[[ MATERIAL PROVIDED, beginning ]]

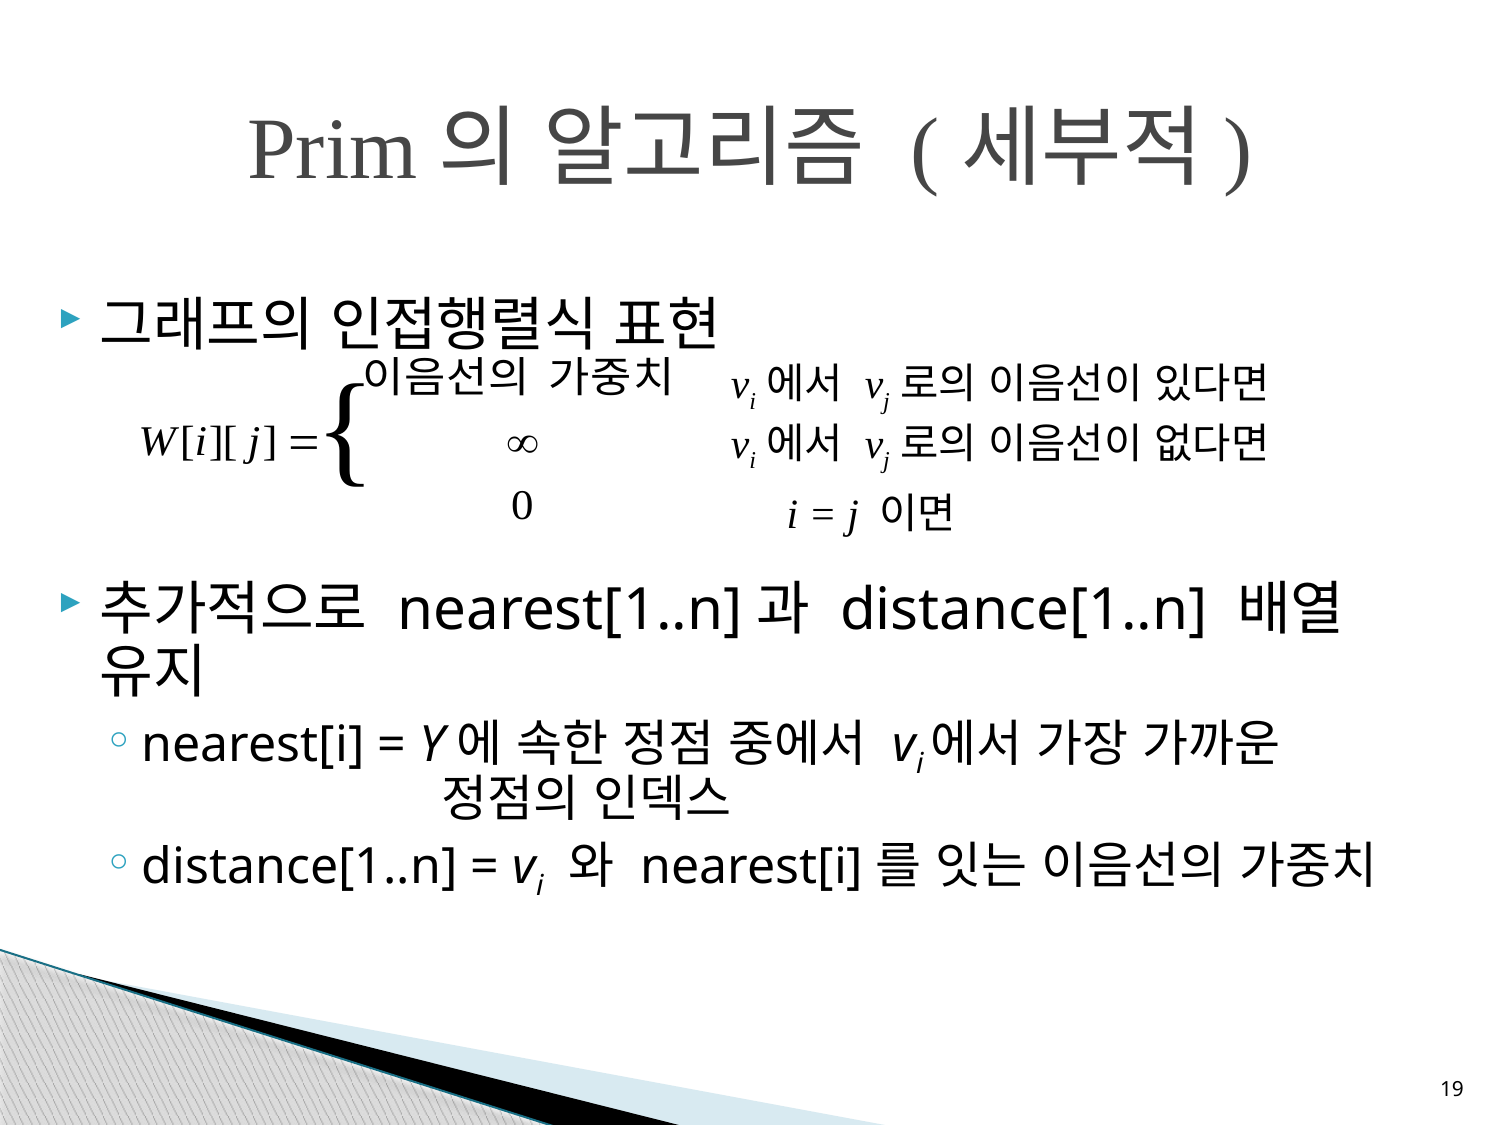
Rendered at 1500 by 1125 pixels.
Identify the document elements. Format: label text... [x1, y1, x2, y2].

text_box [135, 349, 684, 538]
text_box vi에서 vj로의 이음선이 없다면 [716, 408, 1285, 481]
list 그래프의 인접행렬식 표현 추가적으로 nearest[1..n]과 distance[1..n] 배열 유지 nearest[i] = Y에 속한 정점 중에서 vi에서 가장 가까운 정점의 인덱스 distance[1..n] = vi 와 nearest[i]를 잇는 이음선의 가중치 [24, 287, 1475, 938]
text_box { [301, 338, 392, 349]
text_box vi에서 vj로의 이음선이 있다면 [716, 349, 1285, 408]
slide_number 19 [1418, 1051, 1479, 1112]
text_box i = j 이면 [771, 479, 972, 545]
text_box Prim의 알고리즘 (세부적) [0, 87, 1500, 200]
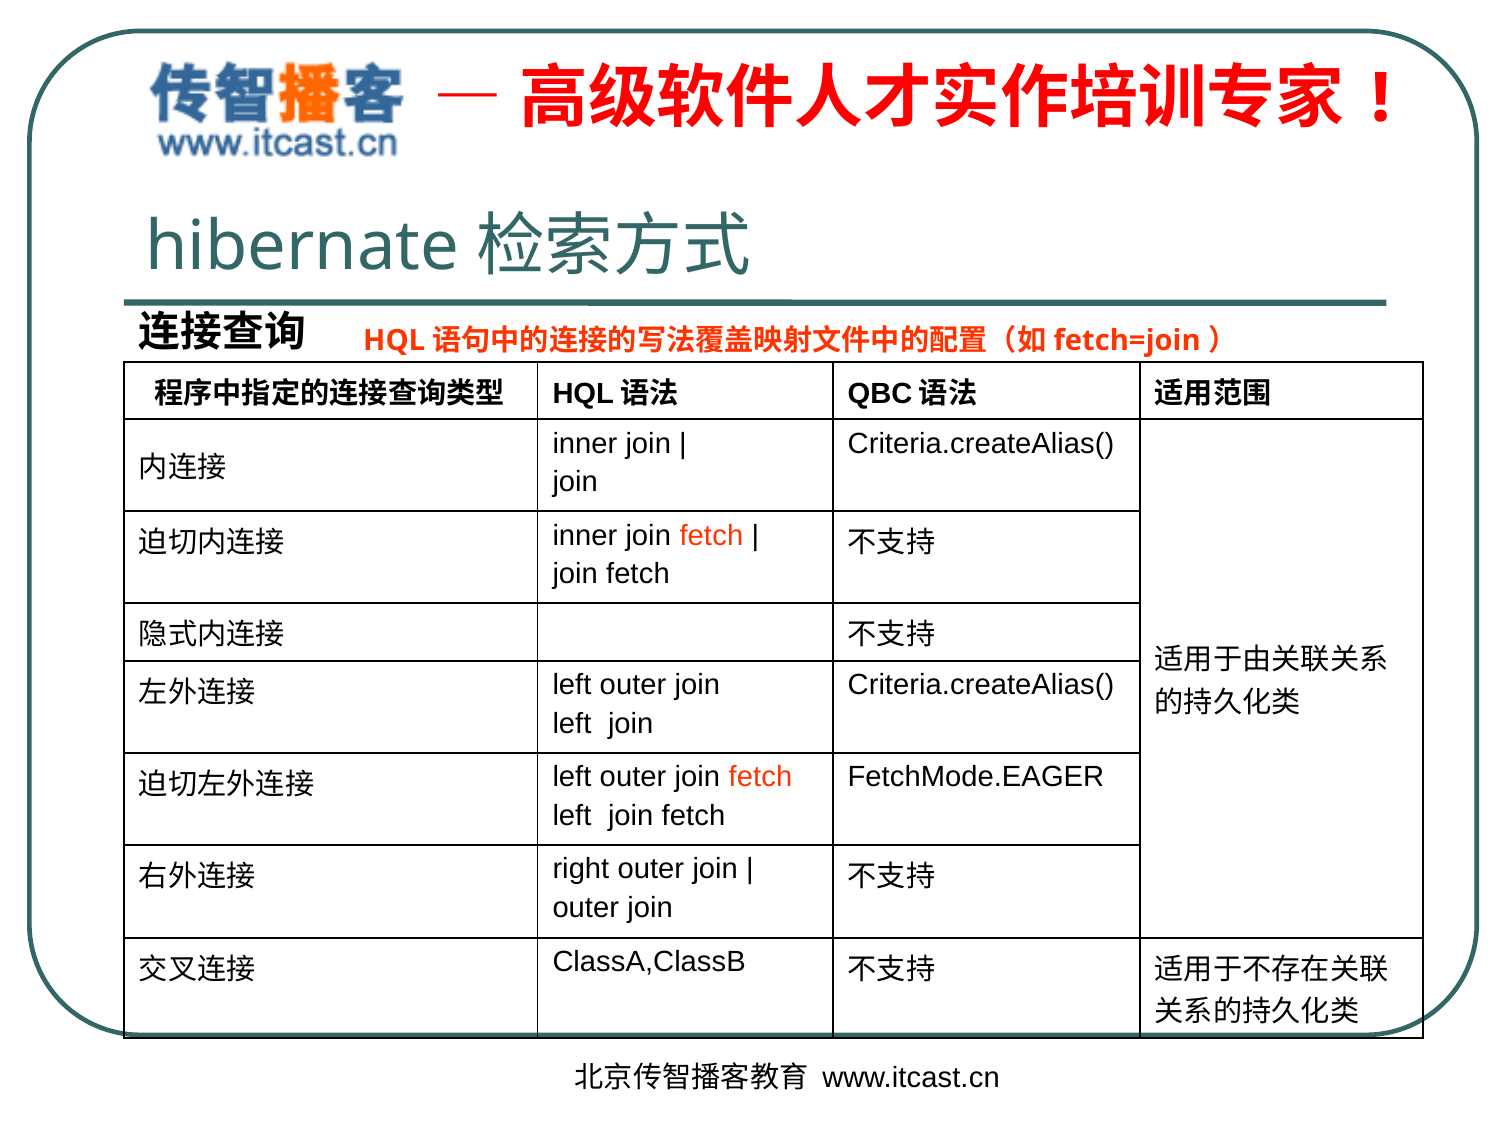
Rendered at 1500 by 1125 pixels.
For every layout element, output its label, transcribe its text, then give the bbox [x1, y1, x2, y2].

footer 北京传智播客教育 www.itcast.cn [549, 1050, 1025, 1125]
list 连接查询 [123, 302, 1355, 350]
table_cell 迫切左外连接 [125, 754, 537, 844]
table_cell [538, 604, 832, 660]
table_cell Criteria.createAlias() [834, 662, 1139, 752]
table_cell inner join fetch | join fetch [538, 512, 832, 602]
table_cell 适用于由关联关系的持久化类 [1141, 420, 1422, 937]
table_cell FetchMode.EAGER [834, 754, 1139, 844]
table_cell 迫切内连接 [125, 512, 537, 602]
table_cell 右外连接 [125, 846, 537, 937]
table_header QBC语法 [834, 364, 1139, 418]
picture [147, 54, 408, 159]
table_cell 交叉连接 [125, 939, 537, 1037]
table_cell 不支持 [834, 846, 1139, 937]
table_cell inner join | join [538, 420, 832, 510]
text_box HQL语句中的连接的写法覆盖映射文件中的配置（如fetch=join） [348, 314, 1282, 364]
table_header HQL语法 [538, 364, 832, 418]
table_cell ClassA,ClassB [538, 939, 832, 1037]
table_cell right outer join | outer join [538, 846, 832, 937]
table_cell 隐式内连接 [125, 604, 537, 660]
table_cell 不支持 [834, 604, 1139, 660]
table_cell 不支持 [834, 512, 1139, 602]
table_cell 左外连接 [125, 662, 537, 752]
table_header 适用范围 [1141, 363, 1422, 418]
title hibernate检索方式 [112, 165, 1375, 291]
table_header 程序中指定的连接查询类型 [125, 363, 537, 418]
table_cell 适用于不存在关联关系的持久化类 [1141, 939, 1422, 1037]
table_cell 内连接 [125, 420, 537, 510]
table_cell 不支持 [834, 939, 1139, 1037]
table_cell left outer join left join [538, 662, 832, 752]
table_cell left outer join fetch left join fetch [538, 754, 832, 844]
table_cell Criteria.createAlias() [834, 420, 1139, 510]
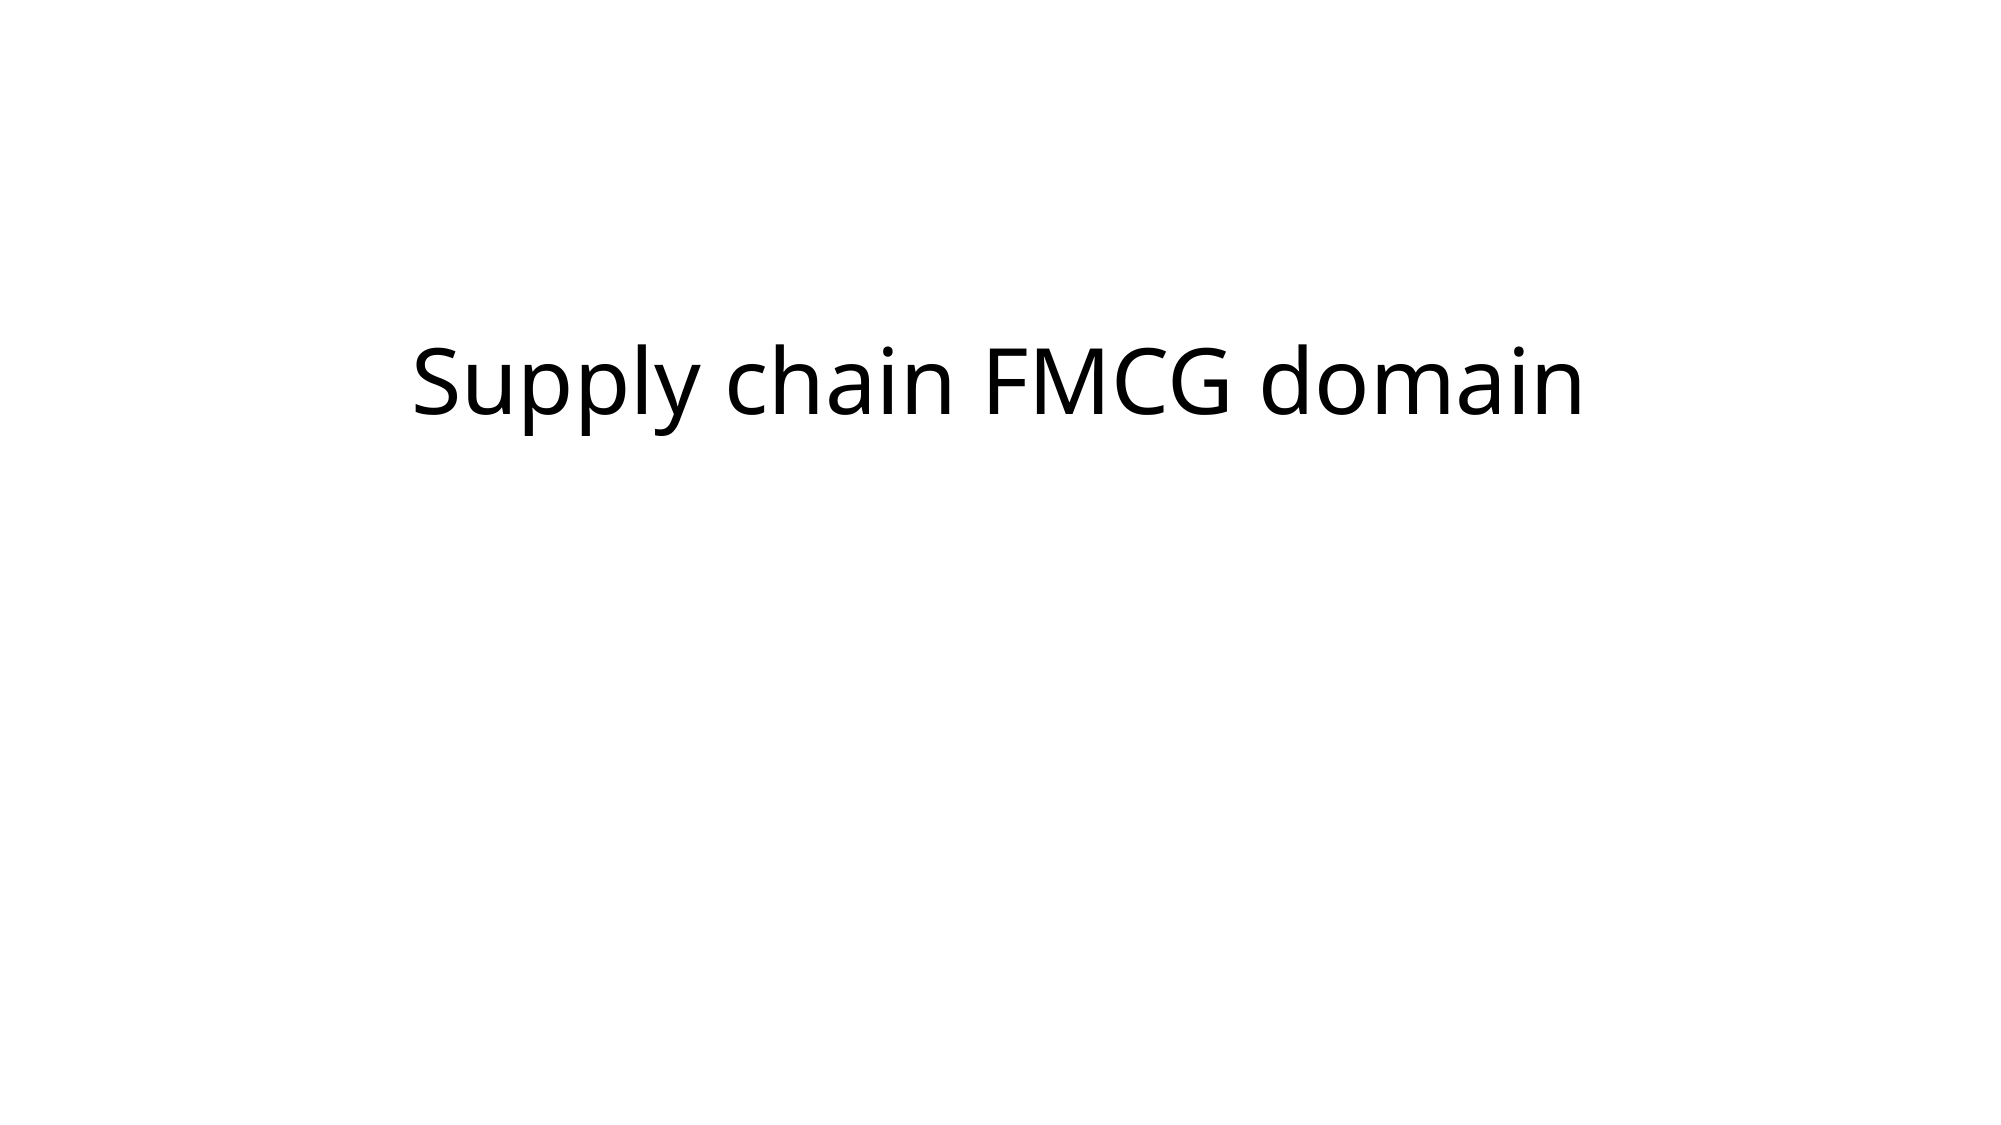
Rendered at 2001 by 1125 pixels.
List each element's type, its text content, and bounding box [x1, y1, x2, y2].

[[ MATERIAL PROVIDED, end ]]

--- WHAT YOU WILL DO ---
For this exercise, reproduce exactly each line from the one containing "Rendered at 2001 by 1125 pixels." through the last line of the data, and no others.

--- OUTPUT ---
Rendered at 2001 by 1125 pixels.
List each element's type, its text content, and bounding box [x1, y1, x2, y2].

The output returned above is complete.